Courtesy Paducah CVB

The historic Ohio River flood of 1937 sent water swirling three miles into Paducah, Ky., inundating its historic downtown, which sits on the banks of the Ohio at its confluence with the Tennessee River.

It was the third major flood in Paducah’s history — Clara Barton, founder of the American Red Cross, came to Paducah to help with relief efforts following the 1884 flood — so in the 1940s the Army Corps of Engineers erected a tall concrete floodwall for miles along the river bank to protect the city.

Although it has proven its worth, such as last year, when water was within a few feet of its top, the wall was a rather drab addition to the cityscape.

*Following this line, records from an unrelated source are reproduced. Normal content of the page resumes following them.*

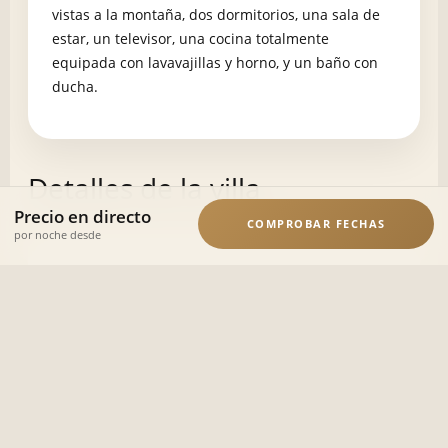
vistas a la montaña, dos dormitorios, una sala de
estar, un televisor, una cocina totalmente
equipada con lavavajillas y horno, y un baño con
ducha.
Detalles de la villa
Precio en directo
COMPROBAR FECHAS
por noche desde
El Stazzu Da Virgilio dispone de terraza con vistas
a la montaña, dos dormitorios, sala de estar
sala de estar, un televisor, una cocina totalmente
equipada con lavavajillas y horno, y un cuarto de
baño con ducha.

“We had just this concrete wall,” said Fowler Black, sales director for the Paducah Convention and Visitors Bureau.

In 1996, after seeing murals that had been painted on the floodwall in Portsmouth, Ohio, a group of local citizens decided to do the same for Paducah. Robert Dafford, the Lafayette, La., muralist who painted the Portsmouth murals, led a team that produced 51 murals along a stretch of the floodwall in downtown Paducah.

“They portray different elements of Paducah’s past,” said Black.

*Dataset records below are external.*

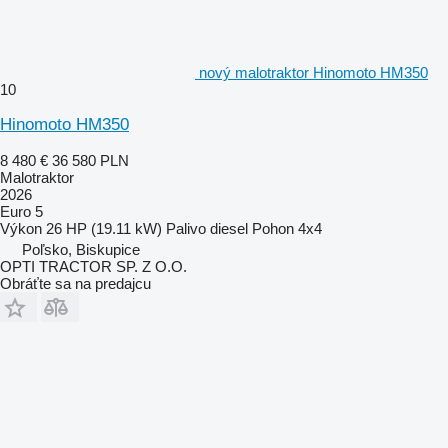
nový malotraktor Hinomoto HM350
10
Hinomoto HM350
8 480 €
36 580 PLN
Malotraktor
2026
Euro 5
Výkon
26 HP (19.11 kW)
Palivo
diesel
Pohon
4x4
Poľsko, Biskupice
OPTI TRACTOR SP. Z O.O.
Obráťte sa na predajcu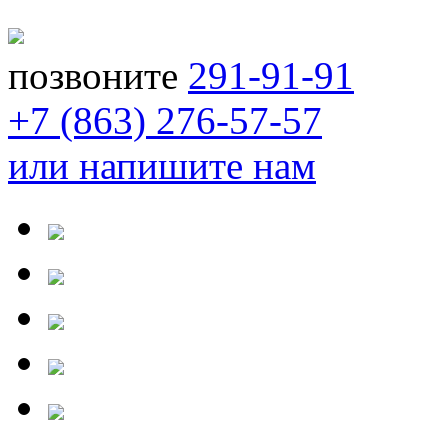
позвоните
291-91-91
+7 (863) 276-57-57
или напишите нам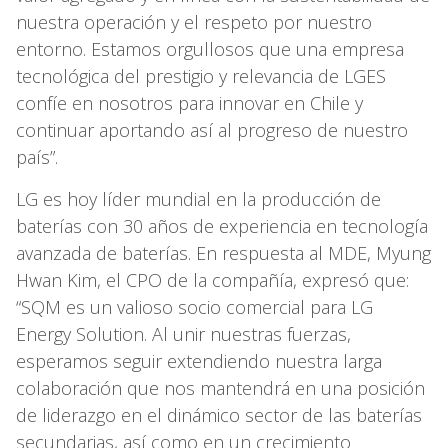
nuestra operación y el respeto por nuestro
entorno. Estamos orgullosos que una empresa
tecnológica del prestigio y relevancia de LGES
confíe en nosotros para innovar en Chile y
continuar aportando así al progreso de nuestro
país”.
LG es hoy líder mundial en la producción de
baterías con 30 años de experiencia en tecnología
avanzada de baterías. En respuesta al MDE, Myung
Hwan Kim, el CPO de la compañía, expresó que:
“SQM es un valioso socio comercial para LG
Energy Solution. Al unir nuestras fuerzas,
esperamos seguir extendiendo nuestra larga
colaboración que nos mantendrá en una posición
de liderazgo en el dinámico sector de las baterías
secundarias, así como en un crecimiento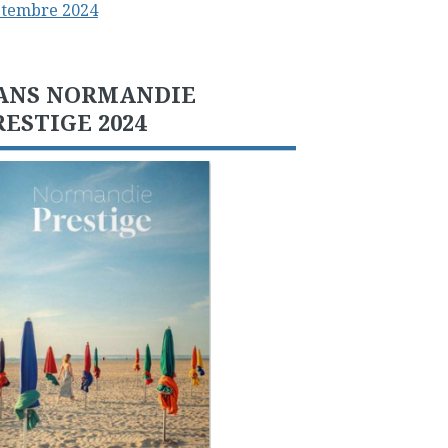
ptembre 2024
ANS NORMANDIE
RESTIGE 2024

The colorful murals depict, among other scenes, prehistoric Native Americans in the area, the town’s founding by William Clark of the Lewis and Clark Expedition and the city’s river industry, which is still a major part of its economic life.

“We just finished the last one, a tribute to the Boy Scouts,” said Black. “Paducah has one of the oldest Boy Scout troops in the country.”

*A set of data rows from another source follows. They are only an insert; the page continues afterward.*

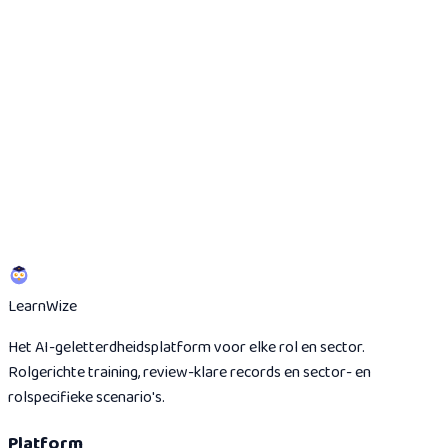
Doe de 5-minuten scan
Bekijk bewijsroute
Learn
Wize
Het AI-geletterdheidsplatform voor elke rol en sector.
Rolgerichte training, review-klare records en sector- en
rolspecifieke scenario's.
Platform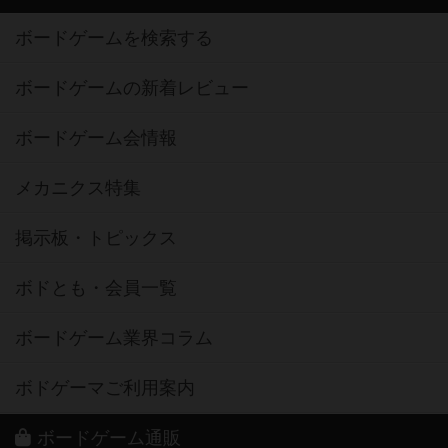
ボードゲームを検索する
ボードゲームの新着レビュー
ボードゲーム会情報
メカニクス特集
掲示板・トピックス
ボドとも・会員一覧
ボードゲーム業界コラム
ボドゲーマご利用案内
ボードゲーム通販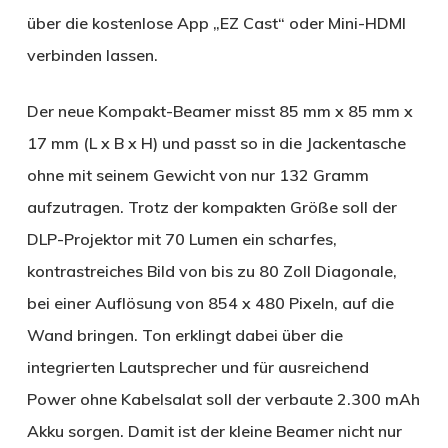
über die kostenlose App „EZ Cast“ oder Mini-HDMI
verbinden lassen.
Der neue Kompakt-Beamer misst 85 mm x 85 mm x
17 mm (L x B x H) und passt so in die Jackentasche
ohne mit seinem Gewicht von nur 132 Gramm
aufzutragen. Trotz der kompakten Größe soll der
DLP-Projektor mit 70 Lumen ein scharfes,
kontrastreiches Bild von bis zu 80 Zoll Diagonale,
bei einer Auflösung von 854 x 480 Pixeln, auf die
Wand bringen. Ton erklingt dabei über die
integrierten Lautsprecher und für ausreichend
Power ohne Kabelsalat soll der verbaute 2.300 mAh
Akku sorgen. Damit ist der kleine Beamer nicht nur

Now, the floodwall not only protects the city but also provides a colorful and informative addition to downtown that has become another tourist attraction for the western Kentucky city.

On a recent visit to Paducah, I took a leisurely evening stroll along the murals on Water Street. I then joined Black and Rosemarie Steele, the CVB’s marketing director, the next two days for an examination of the city’s rich history and its progressive arts and culture scene, which has led to the tourism bureau’s slogan: Paducah, Kentucky: Distinctively Creative.

“Creativity flows through here like the river,” said Steele. “Arts and culture, that is what our city is. You can see the vibrancy here.”

On the map

Although arts have long been important in Paducah, my first stop was the place that really put Paducah on the national arts map in 1991.

“We are the largest fiber art museum in the world,” said Frank Bennett, director of the National Quilt Museum, so designated by Congress. “There are various other quilt museums, but this is the mecca.”

The museum has three galleries, two of which feature about 10 traveling exhibits a year. The middle gallery has 50 to 60 rotating selections from the museum’s permanent gallery of 328 quilts.

“What we try to do in this gallery is give all the different styles,” said Bennett.

Although there are a few of what would be considered classic quilts, most of the quilts are by contemporary quilters, and the combinations of designs, vibrant colors and workmanship are an impressive and inspiring form of art.

“We have two main audiences,” said Bennett, “cultural tourists and quilters. There are 21 million active quilters in the United States. That’s not a small audience. It is a very sizable community.”

Bennett said that in an average month, the museum draws visitors from more than 40 states and several countries. This May, there were visitors from 46 states and seven countries.

“People really do go halfway around the world to be here,” he said.

The National Quilt Museum has spun off several large fabric shops in downtown, and the American Quilter’s Society Annual Quilt Show and Contest each April draws nearly 35,000 quilters from around the world.

“Quilting is the wheelhouse of our tourism,” said Black.